One wonders if the concern might not be the illustration at all, but rather the queer content of the book. After all, concerned parents and selectmen aren’t rushing to protect the children of Connecticut from Wonder Woman’s exposed thighs.

Critiques of Who Is: RuPaul follow the party line of recent book challenges. The material is sexual and inappropriate for children. But it’s only the content of queer books that seems to be the problem. And it isn’t even explicit sex scenes that are being called out. The mere presence of queer characters seems to be enough for parents to call the material sexual. The Colchester library has many books for young people that are shelved in the children and teen collection that include sexual content.

The system has seven copies of a beloved young adult author’s book that contains a sex scene with premature ejaculation. Parents seem to be able to handle explicit heterosexual sex scenes but the mere hint of queerness is abhorrent. Sexualizing RuPaul and other queer people is nothing new. For decades LGBTQ+ people have been reduced to their sexual behavior. There is nothing inherently sexual about the presence of a gay character, just as there is nothing inherently sexual about the presence of a straight character. Nothing in the sketch is more sexual than what children would see from cheerleaders at a sporting event. 

It’s even more alarming that this most recent challenge is of a biography in a well-regarded series of books for young people published by Penguin Random House. It’s especially important for public libraries to provide access to LGBTQ+ nonfiction considering that in a 2017 nationwide study only 41% of students learned anything positive about LGBTQ+ people in their classrooms. Nonfiction books provide valuable role models for LGBTQ+ young people. This is a population that research indicates experiences health and academic challenges due to the discrimination they face in their schools. Other biographies in the Who Is series by Penguin include Albert Einstein, Amelia Earhart, and Barack Obama. Including a queer icon in a book series with American heroes sends an invaluable message of belonging to queer young people. 
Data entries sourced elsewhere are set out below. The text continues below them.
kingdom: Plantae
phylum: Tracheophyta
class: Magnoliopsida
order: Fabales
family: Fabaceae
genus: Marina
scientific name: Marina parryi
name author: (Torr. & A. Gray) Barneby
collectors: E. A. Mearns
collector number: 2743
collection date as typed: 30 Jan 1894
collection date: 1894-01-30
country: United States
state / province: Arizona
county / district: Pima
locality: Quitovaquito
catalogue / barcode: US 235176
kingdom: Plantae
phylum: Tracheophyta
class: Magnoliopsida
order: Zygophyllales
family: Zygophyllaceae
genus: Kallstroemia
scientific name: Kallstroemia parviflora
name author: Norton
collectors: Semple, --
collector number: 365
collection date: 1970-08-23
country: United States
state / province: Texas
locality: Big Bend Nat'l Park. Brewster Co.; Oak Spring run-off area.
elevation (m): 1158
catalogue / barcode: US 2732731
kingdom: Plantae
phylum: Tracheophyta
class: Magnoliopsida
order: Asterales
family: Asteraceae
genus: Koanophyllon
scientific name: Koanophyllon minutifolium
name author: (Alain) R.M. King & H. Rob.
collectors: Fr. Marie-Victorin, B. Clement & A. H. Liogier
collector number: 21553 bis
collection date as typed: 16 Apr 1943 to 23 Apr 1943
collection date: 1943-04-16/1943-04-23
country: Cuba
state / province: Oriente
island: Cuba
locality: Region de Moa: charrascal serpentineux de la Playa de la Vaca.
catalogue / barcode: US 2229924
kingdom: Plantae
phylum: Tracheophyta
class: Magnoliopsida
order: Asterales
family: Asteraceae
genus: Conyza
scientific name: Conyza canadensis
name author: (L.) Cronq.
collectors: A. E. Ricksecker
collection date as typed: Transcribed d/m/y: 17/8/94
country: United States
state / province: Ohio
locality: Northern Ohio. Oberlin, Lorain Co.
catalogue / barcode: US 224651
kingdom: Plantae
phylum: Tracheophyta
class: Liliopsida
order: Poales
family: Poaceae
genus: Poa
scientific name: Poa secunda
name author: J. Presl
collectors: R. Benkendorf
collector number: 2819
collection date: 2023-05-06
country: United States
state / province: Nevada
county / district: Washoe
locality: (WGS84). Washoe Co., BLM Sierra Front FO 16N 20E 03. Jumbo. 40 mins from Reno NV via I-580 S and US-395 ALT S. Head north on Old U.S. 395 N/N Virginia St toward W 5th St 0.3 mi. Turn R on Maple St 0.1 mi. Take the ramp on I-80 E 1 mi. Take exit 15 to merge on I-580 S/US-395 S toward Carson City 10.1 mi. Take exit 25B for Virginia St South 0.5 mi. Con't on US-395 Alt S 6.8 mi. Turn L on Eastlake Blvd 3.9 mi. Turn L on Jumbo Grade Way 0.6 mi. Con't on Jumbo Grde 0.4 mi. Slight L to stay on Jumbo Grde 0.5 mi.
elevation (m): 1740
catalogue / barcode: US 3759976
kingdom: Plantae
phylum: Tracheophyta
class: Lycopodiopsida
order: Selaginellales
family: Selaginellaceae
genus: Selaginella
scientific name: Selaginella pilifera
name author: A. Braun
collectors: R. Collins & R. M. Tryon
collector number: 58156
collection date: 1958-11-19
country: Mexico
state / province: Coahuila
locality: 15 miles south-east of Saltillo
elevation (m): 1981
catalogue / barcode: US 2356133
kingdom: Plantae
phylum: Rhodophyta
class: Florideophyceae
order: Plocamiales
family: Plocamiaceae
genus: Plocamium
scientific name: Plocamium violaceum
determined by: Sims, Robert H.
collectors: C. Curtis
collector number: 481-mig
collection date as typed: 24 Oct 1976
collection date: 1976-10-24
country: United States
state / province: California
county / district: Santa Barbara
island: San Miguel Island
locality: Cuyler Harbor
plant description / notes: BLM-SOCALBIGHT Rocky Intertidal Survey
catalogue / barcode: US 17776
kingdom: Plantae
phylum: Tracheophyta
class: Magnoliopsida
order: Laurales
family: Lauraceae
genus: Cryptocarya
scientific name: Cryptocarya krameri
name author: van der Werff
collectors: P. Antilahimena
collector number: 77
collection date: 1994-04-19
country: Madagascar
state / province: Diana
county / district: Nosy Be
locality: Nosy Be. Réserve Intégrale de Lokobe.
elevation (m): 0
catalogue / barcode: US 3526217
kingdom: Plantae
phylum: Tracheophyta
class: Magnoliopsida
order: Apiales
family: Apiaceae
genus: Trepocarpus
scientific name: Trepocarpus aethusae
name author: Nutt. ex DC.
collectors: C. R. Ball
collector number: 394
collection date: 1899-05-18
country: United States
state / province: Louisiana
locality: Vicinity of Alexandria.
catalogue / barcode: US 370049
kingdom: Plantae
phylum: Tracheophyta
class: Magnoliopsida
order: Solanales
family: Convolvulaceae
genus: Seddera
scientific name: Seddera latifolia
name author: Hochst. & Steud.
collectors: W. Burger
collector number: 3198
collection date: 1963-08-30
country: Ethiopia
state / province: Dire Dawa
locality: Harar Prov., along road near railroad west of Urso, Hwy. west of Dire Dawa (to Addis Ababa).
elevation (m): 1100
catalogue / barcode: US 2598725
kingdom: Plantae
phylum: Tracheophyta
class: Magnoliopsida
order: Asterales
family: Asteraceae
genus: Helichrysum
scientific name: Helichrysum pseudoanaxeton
Details of this specific case are concerning. Librarians removed the books from the shelf before an official challenge form was submitted. Temporarily removing a book from the shelves may be a step in the review process, but there is no reason to do so before a challenge is even in place. The suggestion that librarians should proactively root through their entire children’s collection on a hunt for supposed sexual material is absurd. That is not how libraries work.

The principles of the American Library Association clearly state that the freedom to read is essential for our democracy. Reclassifying queer books for young people in the adult section is not an appropriate solution either. Queer young people exist. They need access to stories that mirror their experience. And reading books about all genders and sexuality can help cisgender/heterosexual children build empathy. Removing queer books from the children’s sections sends a dangerous message to queer young people that their identities are inherently sexual and inappropriate. 

Even in the case of overt sexuality in a book, a single parent or even a group of parents should not have control over the reading habits of an entire region. This is not a matter of parental control, as some would suggest. It is censorship. If a parent doesn’t want their children to read certain material they can forbid their children from checking out those books from the library. The solution is as simple as that. Some parents want their children to have access to queer books. What happens to their right to parental control if these books are absent from our libraries?

Jesselyn Dreeszen Bowman
Columbia, SC

Bowman is a doctoral student at the University of South Carolina, and holds an MA in Library and Information Science from Simmons University.